Read Bitcoin’s [BTC] Price Prediction 2023-2024
How big were the losses?
Glassnode first considered the quantum of losses incurred by the various cohorts of holders that make up the BTC market. An assessment of BTC’s Realized Profit and Loss metric revealed that the FTX debacle led BTC to record a single-day loss of $4.435 billion, an all-time high.
As BTC’s price regained the $17,000 price mark, a re-assessment of the metrics on a weekly moving average showed that losses have started to decline, Glassnode found.
To further understand the severity of losses incurred by market participants, Glassnode assessed the Realized Capitalization metric. This metric displays the net sum of capital inflows and outflows into the network since its inception. It is used to determine the severity of capital outflows from the network after the market cycle peak.
Following FTX’s fallout, BTC’s Realized Capitalization fell to May 2021 levels causing “the exuberance experienced during the H2 2022 rally to the ATH” to near the point of full retracement. This, according to Glassnode, suggested “a near complete detox of this excess liquidity.”
Glassnode noted that,
“The realized loss experienced by Bitcoin investors across the past 6 months has been historic in magnitude. Profitability stress is starting to diminish after the event, but has resulted in a complete flush out of all excess liquidity attracted over the last 18 months. This suggests that a complete expulsion of (the) 2021 speculative premium has now occurred.”
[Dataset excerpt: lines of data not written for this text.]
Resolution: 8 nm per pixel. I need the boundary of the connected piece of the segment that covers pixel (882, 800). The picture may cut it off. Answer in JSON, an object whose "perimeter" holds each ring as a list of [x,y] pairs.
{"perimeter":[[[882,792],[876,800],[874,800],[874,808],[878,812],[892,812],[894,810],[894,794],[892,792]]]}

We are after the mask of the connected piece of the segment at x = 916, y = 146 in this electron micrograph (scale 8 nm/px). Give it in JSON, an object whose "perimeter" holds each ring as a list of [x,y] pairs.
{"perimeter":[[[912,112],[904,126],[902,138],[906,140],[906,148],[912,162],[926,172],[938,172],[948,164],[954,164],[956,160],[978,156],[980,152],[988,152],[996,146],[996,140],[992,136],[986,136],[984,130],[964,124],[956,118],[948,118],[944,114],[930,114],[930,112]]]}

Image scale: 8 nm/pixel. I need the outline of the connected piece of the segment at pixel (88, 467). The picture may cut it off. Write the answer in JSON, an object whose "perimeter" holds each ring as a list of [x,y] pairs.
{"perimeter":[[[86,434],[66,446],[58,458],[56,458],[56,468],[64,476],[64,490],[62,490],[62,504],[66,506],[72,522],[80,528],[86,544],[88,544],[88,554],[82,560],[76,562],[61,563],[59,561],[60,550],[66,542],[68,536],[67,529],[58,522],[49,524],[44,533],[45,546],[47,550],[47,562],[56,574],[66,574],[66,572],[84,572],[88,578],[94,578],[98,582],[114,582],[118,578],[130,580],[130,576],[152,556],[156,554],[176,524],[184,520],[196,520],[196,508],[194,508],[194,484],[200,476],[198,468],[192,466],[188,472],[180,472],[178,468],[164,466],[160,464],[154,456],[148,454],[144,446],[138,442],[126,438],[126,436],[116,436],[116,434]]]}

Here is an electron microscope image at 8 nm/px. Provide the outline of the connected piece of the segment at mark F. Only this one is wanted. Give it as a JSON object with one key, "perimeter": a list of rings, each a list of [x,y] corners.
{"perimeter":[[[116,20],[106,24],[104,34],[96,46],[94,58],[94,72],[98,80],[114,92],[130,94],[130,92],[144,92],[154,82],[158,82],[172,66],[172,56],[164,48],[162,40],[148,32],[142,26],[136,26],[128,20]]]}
Blockspace demand sees growth
Historically, prolonged bear markets have been marked by a decline in the network activity, culminating in little fee revenue for miners on the BTC network.
As the bear market continued, the continued decline in BTC’s price would usually entice new demand for blockspace. As sellers got displaced by buyers, demand for blockspace would also grow, thereby increasing miners’ fee revenue.
As BTC rebounded from its two-year low, Glassnode found that BTC’s “monthly miner revenue fees are beginning to pick up.” It, however, added a caveat that
“Of most interest is whether this uptick is fleeting or whether it can be sustained, signifying a potential regime shift is underway.
While the market makes an attempt to recover following FTX’s collapse, Glassnode found that smaller-sized transactions (up to $100k) have dominated the market while the dominance of larger institutional-sized transfers has fallen.
A look at BTC’s Total Transfer Volume metric confirmed this. While transaction count grows, transfer volume declines, and according to Glassnode, it “is likely a reflection of more small size transfers.”